85 per cent of BC's wildfires this year have been human caused

Jump in human-caused fires

While the number of wildfires across B.C. in 2020 has been far lower than years past, so far, the percentage of human-caused wildfires is close to double that of the last 10 years' average.

To date, 248 fires have burned an area 710 hectares across the province. Sixty-five of these fires have occurred within the Kamloops Fire Centre, which includes the entire Thompson-Okanagan region, burning just 162 hectares.

This is almost one-third of the average number of fires over the past 10 years up to July 31, and 70 times less than the average 11,348 hectares that are usually burned in the region up to this date.

During 2017's record-breaking fire season, the Kamloops Fire Centre had seen 161 fires burn a whopping 86,164 hectares by July 31.

But while the number of fires this year is significantly less than years past, so far, a much higher proportion have been human-caused. To date, 85 per cent of all fires across the province have been started by people. Over the past 10 years, an average of 46.3 per cent of fires were human-caused.

During the 2018 season, just 25.3 per cent of fires were human-caused, after the province saw a jump in lightning-caused fires that year.

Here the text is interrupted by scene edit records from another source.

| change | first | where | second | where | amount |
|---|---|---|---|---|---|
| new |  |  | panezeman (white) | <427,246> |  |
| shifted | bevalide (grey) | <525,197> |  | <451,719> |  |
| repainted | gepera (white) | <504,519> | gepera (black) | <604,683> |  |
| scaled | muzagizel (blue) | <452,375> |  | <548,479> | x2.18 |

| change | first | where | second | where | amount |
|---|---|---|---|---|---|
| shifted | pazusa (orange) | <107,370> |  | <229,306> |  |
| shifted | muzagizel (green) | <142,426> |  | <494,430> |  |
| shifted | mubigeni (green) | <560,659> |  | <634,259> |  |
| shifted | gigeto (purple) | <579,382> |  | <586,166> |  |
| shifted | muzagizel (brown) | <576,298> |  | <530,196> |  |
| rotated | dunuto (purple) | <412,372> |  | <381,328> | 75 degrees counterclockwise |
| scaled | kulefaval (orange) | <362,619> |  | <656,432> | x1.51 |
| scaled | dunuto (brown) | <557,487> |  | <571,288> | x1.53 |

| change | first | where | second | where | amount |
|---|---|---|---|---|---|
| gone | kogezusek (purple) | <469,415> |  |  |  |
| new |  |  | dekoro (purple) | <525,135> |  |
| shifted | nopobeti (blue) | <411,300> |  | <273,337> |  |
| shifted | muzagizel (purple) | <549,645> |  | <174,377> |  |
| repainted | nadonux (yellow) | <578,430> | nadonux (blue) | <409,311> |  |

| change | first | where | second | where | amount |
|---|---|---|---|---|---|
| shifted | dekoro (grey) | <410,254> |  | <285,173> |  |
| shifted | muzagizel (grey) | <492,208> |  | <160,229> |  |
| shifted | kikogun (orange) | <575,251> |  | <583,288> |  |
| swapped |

The province saw a very wet spring and early summer this year, but the weather has turned around significantly over the past week, with temperatures hitting the high 30s in some parts of the Interior. And the forecast is calling for more hot and dry weather.

On Thursday, Minister of Forests Doug Donaldson urged British Columbians to be cautious heading into the long weekend.

"We've had a slow start to the 2020 fire season, but we need to remain vigilant,” he said. “The heatwave is upon us in many parts of the province, and we also know that August is typically a very high month for wildfire starts.”